Data items:
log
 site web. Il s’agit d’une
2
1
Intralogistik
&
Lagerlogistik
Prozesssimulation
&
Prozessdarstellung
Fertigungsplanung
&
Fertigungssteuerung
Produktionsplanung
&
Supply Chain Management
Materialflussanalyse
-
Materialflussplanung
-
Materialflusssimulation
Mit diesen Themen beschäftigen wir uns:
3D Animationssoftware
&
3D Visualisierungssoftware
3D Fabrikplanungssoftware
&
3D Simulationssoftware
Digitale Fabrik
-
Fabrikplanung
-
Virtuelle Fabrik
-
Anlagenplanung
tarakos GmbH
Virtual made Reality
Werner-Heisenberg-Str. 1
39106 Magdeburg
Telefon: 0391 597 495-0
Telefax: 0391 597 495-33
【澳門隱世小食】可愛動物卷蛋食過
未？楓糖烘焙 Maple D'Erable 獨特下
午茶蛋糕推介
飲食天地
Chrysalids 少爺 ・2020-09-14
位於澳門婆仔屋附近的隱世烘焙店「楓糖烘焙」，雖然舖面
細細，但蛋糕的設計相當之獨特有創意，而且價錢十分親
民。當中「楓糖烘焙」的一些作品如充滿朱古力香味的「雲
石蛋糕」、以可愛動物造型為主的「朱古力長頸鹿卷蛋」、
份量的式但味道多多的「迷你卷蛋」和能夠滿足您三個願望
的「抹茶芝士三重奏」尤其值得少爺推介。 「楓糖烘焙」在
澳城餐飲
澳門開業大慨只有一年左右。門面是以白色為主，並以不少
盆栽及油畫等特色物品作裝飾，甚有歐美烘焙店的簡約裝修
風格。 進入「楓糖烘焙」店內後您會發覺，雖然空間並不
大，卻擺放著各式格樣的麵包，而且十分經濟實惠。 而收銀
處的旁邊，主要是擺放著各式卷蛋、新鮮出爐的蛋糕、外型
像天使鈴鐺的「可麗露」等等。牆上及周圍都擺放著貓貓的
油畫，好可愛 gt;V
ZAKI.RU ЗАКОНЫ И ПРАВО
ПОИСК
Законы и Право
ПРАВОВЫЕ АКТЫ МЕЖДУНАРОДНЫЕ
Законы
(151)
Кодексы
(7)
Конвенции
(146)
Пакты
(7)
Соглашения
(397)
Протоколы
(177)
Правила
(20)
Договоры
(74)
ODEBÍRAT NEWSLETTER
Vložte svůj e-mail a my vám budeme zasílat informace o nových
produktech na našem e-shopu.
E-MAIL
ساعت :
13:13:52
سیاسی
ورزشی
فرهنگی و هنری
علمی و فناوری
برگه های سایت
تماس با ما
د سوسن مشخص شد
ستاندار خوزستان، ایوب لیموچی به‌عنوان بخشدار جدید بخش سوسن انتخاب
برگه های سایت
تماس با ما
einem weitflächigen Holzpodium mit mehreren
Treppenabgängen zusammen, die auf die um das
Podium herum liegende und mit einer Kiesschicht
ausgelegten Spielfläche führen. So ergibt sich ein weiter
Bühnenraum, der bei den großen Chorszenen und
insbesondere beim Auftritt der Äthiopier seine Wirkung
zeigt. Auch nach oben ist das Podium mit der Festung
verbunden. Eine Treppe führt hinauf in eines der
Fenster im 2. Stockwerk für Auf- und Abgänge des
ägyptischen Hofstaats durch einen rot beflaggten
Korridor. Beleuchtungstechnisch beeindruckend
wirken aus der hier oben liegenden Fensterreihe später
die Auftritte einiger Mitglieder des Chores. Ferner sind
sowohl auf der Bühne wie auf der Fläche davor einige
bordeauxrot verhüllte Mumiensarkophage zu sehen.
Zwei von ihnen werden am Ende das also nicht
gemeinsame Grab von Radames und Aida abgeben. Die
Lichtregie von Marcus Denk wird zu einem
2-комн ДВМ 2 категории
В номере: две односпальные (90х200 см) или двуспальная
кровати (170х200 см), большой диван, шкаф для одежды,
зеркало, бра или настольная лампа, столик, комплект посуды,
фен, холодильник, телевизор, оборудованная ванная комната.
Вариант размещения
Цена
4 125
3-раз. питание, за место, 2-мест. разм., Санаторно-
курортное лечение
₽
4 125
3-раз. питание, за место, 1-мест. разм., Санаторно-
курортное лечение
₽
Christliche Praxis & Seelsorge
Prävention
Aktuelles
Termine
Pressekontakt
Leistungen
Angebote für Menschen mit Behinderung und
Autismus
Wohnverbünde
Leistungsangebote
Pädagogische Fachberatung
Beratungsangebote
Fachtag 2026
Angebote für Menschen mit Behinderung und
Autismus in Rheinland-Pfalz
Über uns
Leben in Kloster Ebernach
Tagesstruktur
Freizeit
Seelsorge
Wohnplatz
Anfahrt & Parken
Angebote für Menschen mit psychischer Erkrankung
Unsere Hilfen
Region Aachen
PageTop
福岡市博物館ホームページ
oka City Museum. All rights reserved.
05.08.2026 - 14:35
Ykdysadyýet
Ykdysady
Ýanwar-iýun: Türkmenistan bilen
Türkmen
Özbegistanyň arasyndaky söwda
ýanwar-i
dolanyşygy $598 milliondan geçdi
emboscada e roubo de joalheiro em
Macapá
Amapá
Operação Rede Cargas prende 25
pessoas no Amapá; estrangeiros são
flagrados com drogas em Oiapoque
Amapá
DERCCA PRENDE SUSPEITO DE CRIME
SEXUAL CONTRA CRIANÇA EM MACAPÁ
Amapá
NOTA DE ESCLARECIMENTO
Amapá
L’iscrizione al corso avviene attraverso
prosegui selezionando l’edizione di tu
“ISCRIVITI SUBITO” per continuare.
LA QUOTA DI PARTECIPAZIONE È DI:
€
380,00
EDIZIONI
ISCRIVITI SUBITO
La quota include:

> [DIRECTIVE]
Copy each record from above exactly, and include every line.

> [RESULT OF THE EXERCISE]
log
 site web. Il s’agit d’une
2
1
Intralogistik
&
Lagerlogistik
Prozesssimulation
&
Prozessdarstellung
Fertigungsplanung
&
Fertigungssteuerung
Produktionsplanung
&
Supply Chain Management
Materialflussanalyse
-
Materialflussplanung
-
Materialflusssimulation
Mit diesen Themen beschäftigen wir uns:
3D Animationssoftware
&
3D Visualisierungssoftware
3D Fabrikplanungssoftware
&
3D Simulationssoftware
Digitale Fabrik
-
Fabrikplanung
-
Virtuelle Fabrik
-
Anlagenplanung
tarakos GmbH
Virtual made Reality
Werner-Heisenberg-Str. 1
39106 Magdeburg
Telefon: 0391 597 495-0
Telefax: 0391 597 495-33
【澳門隱世小食】可愛動物卷蛋食過
未？楓糖烘焙 Maple D'Erable 獨特下
午茶蛋糕推介
飲食天地
Chrysalids 少爺 ・2020-09-14
位於澳門婆仔屋附近的隱世烘焙店「楓糖烘焙」，雖然舖面
細細，但蛋糕的設計相當之獨特有創意，而且價錢十分親
民。當中「楓糖烘焙」的一些作品如充滿朱古力香味的「雲
石蛋糕」、以可愛動物造型為主的「朱古力長頸鹿卷蛋」、
份量的式但味道多多的「迷你卷蛋」和能夠滿足您三個願望
的「抹茶芝士三重奏」尤其值得少爺推介。 「楓糖烘焙」在
澳城餐飲
澳門開業大慨只有一年左右。門面是以白色為主，並以不少
盆栽及油畫等特色物品作裝飾，甚有歐美烘焙店的簡約裝修
風格。 進入「楓糖烘焙」店內後您會發覺，雖然空間並不
大，卻擺放著各式格樣的麵包，而且十分經濟實惠。 而收銀
處的旁邊，主要是擺放著各式卷蛋、新鮮出爐的蛋糕、外型
像天使鈴鐺的「可麗露」等等。牆上及周圍都擺放著貓貓的
油畫，好可愛 gt;V
ZAKI.RU ЗАКОНЫ И ПРАВО
ПОИСК
Законы и Право
ПРАВОВЫЕ АКТЫ МЕЖДУНАРОДНЫЕ
Законы
(151)
Кодексы
(7)
Конвенции
(146)
Пакты
(7)
Соглашения
(397)
Протоколы
(177)
Правила
(20)
Договоры
(74)
ODEBÍRAT NEWSLETTER
Vložte svůj e-mail a my vám budeme zasílat informace o nových
produktech na našem e-shopu.
E-MAIL
ساعت :
13:13:52
سیاسی
ورزشی
فرهنگی و هنری
علمی و فناوری
برگه های سایت
تماس با ما
د سوسن مشخص شد
ستاندار خوزستان، ایوب لیموچی به‌عنوان بخشدار جدید بخش سوسن انتخاب
برگه های سایت
تماس با ما
einem weitflächigen Holzpodium mit mehreren
Treppenabgängen zusammen, die auf die um das
Podium herum liegende und mit einer Kiesschicht
ausgelegten Spielfläche führen. So ergibt sich ein weiter
Bühnenraum, der bei den großen Chorszenen und
insbesondere beim Auftritt der Äthiopier seine Wirkung
zeigt. Auch nach oben ist das Podium mit der Festung
verbunden. Eine Treppe führt hinauf in eines der
Fenster im 2. Stockwerk für Auf- und Abgänge des
ägyptischen Hofstaats durch einen rot beflaggten
Korridor. Beleuchtungstechnisch beeindruckend
wirken aus der hier oben liegenden Fensterreihe später
die Auftritte einiger Mitglieder des Chores. Ferner sind
sowohl auf der Bühne wie auf der Fläche davor einige
bordeauxrot verhüllte Mumiensarkophage zu sehen.
Zwei von ihnen werden am Ende das also nicht
gemeinsame Grab von Radames und Aida abgeben. Die
Lichtregie von Marcus Denk wird zu einem
2-комн ДВМ 2 категории
В номере: две односпальные (90х200 см) или двуспальная
кровати (170х200 см), большой диван, шкаф для одежды,
зеркало, бра или настольная лампа, столик, комплект посуды,
фен, холодильник, телевизор, оборудованная ванная комната.
Вариант размещения
Цена
4 125
3-раз. питание, за место, 2-мест. разм., Санаторно-
курортное лечение
₽
4 125
3-раз. питание, за место, 1-мест. разм., Санаторно-
курортное лечение
₽
Christliche Praxis & Seelsorge
Prävention
Aktuelles
Termine
Pressekontakt
Leistungen
Angebote für Menschen mit Behinderung und
Autismus
Wohnverbünde
Leistungsangebote
Pädagogische Fachberatung
Beratungsangebote
Fachtag 2026
Angebote für Menschen mit Behinderung und
Autismus in Rheinland-Pfalz
Über uns
Leben in Kloster Ebernach
Tagesstruktur
Freizeit
Seelsorge
Wohnplatz
Anfahrt & Parken
Angebote für Menschen mit psychischer Erkrankung
Unsere Hilfen
Region Aachen
PageTop
福岡市博物館ホームページ
oka City Museum. All rights reserved.
05.08.2026 - 14:35
Ykdysadyýet
Ykdysady
Ýanwar-iýun: Türkmenistan bilen
Türkmen
Özbegistanyň arasyndaky söwda
ýanwar-i
dolanyşygy $598 milliondan geçdi
emboscada e roubo de joalheiro em
Macapá
Amapá
Operação Rede Cargas prende 25
pessoas no Amapá; estrangeiros são
flagrados com drogas em Oiapoque
Amapá
DERCCA PRENDE SUSPEITO DE CRIME
SEXUAL CONTRA CRIANÇA EM MACAPÁ
Amapá
NOTA DE ESCLARECIMENTO
Amapá
L’iscrizione al corso avviene attraverso
prosegui selezionando l’edizione di tu
“ISCRIVITI SUBITO” per continuare.
LA QUOTA DI PARTECIPAZIONE È DI:
€
380,00
EDIZIONI
ISCRIVITI SUBITO
La quota include:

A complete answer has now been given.